INPUT MATERIAL:
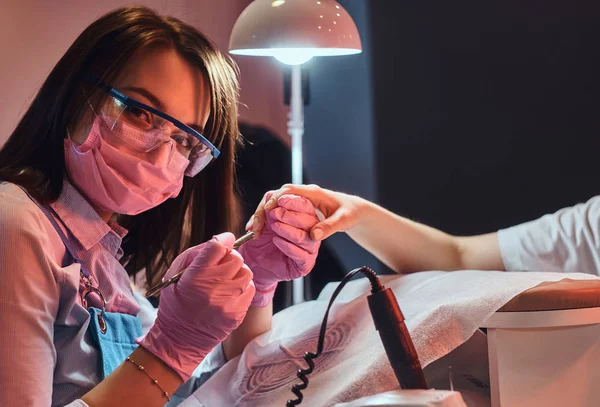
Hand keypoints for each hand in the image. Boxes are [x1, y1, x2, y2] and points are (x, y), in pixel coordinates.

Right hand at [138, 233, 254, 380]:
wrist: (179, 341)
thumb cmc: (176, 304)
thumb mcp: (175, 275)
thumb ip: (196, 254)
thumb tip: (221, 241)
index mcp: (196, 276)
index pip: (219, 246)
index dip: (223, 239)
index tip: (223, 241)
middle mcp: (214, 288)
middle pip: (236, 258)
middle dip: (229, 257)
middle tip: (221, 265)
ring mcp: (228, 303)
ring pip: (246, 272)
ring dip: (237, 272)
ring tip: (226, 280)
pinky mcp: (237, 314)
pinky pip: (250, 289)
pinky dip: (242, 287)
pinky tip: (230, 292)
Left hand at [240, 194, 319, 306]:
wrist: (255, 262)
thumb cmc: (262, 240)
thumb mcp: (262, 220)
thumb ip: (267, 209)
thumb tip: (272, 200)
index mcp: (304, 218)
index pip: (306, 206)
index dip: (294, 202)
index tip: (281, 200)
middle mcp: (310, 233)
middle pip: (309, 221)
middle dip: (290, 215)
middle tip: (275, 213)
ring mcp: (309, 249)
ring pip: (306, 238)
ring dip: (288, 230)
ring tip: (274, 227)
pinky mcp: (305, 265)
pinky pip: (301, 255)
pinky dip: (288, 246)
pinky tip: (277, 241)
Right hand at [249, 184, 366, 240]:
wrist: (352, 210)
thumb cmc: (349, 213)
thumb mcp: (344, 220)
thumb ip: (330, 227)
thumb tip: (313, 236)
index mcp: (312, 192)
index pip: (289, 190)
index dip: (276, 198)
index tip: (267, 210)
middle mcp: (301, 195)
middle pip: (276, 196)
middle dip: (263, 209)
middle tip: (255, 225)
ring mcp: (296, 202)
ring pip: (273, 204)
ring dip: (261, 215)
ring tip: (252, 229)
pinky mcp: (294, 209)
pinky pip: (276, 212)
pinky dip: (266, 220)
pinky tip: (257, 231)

--

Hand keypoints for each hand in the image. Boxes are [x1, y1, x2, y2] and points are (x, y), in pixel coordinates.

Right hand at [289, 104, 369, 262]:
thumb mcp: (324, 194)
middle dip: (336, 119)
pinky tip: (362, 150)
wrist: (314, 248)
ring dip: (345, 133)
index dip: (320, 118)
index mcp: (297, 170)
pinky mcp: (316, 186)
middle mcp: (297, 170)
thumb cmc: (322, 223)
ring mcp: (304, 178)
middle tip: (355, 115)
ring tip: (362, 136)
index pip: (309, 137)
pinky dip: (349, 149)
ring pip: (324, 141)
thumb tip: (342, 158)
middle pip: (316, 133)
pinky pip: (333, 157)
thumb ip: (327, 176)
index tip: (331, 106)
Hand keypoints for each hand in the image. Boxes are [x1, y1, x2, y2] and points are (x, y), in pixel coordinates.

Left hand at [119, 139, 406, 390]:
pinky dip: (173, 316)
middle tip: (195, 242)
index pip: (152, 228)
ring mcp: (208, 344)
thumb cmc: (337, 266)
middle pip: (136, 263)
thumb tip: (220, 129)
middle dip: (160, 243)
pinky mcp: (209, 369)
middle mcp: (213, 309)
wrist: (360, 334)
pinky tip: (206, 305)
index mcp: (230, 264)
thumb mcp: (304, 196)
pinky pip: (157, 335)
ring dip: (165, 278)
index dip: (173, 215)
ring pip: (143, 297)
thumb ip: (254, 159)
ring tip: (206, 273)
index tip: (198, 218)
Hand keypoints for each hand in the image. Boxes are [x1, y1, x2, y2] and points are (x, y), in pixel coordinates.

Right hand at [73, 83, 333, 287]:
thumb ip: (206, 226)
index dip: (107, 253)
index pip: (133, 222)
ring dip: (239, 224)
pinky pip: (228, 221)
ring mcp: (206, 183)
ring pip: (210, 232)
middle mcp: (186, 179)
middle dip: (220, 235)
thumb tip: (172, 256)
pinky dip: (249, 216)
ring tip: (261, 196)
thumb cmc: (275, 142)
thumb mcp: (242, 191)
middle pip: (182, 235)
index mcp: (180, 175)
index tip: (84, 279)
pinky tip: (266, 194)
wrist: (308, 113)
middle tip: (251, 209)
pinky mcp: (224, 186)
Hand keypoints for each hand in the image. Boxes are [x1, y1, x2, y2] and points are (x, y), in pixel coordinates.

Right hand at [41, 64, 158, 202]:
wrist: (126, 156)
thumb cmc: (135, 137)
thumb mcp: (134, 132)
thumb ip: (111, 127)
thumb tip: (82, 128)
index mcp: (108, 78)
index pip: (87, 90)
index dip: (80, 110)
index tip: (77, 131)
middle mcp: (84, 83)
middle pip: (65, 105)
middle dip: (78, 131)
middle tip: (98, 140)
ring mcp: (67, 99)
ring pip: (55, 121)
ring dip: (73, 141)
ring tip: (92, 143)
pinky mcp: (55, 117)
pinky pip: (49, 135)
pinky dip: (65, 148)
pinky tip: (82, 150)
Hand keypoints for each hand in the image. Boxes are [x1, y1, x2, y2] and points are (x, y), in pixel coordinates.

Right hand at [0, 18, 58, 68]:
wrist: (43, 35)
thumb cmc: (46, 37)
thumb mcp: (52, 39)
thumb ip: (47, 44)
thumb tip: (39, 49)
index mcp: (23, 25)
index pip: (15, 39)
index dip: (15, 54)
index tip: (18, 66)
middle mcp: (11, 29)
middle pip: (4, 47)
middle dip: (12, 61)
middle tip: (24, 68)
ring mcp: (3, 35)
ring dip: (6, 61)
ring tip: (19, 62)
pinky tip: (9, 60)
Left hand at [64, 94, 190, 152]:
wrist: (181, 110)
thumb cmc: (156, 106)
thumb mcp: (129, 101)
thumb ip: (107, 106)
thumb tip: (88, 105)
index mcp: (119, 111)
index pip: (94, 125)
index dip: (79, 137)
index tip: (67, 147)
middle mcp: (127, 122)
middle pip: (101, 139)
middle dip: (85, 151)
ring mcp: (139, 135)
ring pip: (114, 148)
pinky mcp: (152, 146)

WHAT THE TASK ASKS: Check each line of the data above for the word "Right". Report how many lines have it, and nothing else.

EXERCISE ANSWER: 6